In less than three years, former fashion editor Liz Lange has created a multichannel maternity wear business encompassing stores, a catalog, and a Website.
Lange says the business was born out of a void in the market for quality maternity clothing. So in October 1997, she designed about eight pieces and began selling them by appointment only from an office in New York. After mentions about the designs appeared in The New York Times and Vogue magazine (where Lange had been an editor), eager shoppers began calling her. “But I had no way to show them my designs,” she says. Deciding that the best way to make her designs available to women outside New York was online, Liz Lange Maternity launched a Website in January 1998. Although customers couldn’t place orders online, they could call to order products to be shipped from her office and, as of February 1999, her store. In fall ’99, Lange created a 28-page print version of the Web catalog, which mailed to phone and online requesters.
Prices for outfits average $185-$200; the most expensive item is a silk evening dress for $425. Liz Lange Maternity is also opening a second store, in Beverly Hills, in late July, with four more stores planned for next year.
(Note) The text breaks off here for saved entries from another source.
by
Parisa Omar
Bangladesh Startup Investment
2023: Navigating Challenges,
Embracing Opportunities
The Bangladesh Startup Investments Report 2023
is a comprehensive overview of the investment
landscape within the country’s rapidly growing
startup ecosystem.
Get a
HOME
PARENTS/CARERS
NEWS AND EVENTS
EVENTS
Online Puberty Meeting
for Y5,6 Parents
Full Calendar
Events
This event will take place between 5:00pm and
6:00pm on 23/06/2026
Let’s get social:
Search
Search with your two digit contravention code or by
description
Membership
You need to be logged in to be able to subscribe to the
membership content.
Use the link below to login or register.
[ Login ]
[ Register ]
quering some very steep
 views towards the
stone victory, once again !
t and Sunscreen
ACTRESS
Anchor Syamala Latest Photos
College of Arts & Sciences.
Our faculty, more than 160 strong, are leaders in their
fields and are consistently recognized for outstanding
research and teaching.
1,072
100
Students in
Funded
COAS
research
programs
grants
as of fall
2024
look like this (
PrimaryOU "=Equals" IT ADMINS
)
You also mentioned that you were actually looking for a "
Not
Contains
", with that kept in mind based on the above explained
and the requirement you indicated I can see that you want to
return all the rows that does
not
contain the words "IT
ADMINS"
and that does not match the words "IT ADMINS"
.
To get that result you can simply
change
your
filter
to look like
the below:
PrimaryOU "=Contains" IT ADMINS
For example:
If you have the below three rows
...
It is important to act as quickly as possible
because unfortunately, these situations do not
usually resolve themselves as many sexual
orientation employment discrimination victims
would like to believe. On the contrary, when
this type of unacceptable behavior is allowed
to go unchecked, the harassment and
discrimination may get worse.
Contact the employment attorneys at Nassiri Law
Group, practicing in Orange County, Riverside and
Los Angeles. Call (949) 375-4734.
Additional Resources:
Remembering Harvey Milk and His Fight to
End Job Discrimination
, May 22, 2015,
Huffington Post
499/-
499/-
The company would not disclose figures, but total sales are estimated to be more than $2 million and less than $10 million. Although 70% of the business comes from the stores, both the print and Web catalogs have become “a tremendous portion of my business,” Lange says, and likely to soon become “a much greater percentage of my sales.”
Keeping up with growth
Web customers still can’t order online but instead must call the New York store to speak to a salesperson, who explains the line and gets a sense of each customer’s needs. “That has really cut down our returns,” Lange says, which can be a problem for online apparel marketers. Catalog and Web orders are fulfilled from a “warehouse” in the basement of the store.
But Lange realizes that her rapid growth will make this fulfillment method unrealistic for the future. By next spring, she says, “the catalogs will include most of my collection and will be completely e-commerce-enabled, with all the appropriate technological backup and interactivity.” The direct marketing division will be treated like a separate store, “with its own warehouse and fulfillment operation.”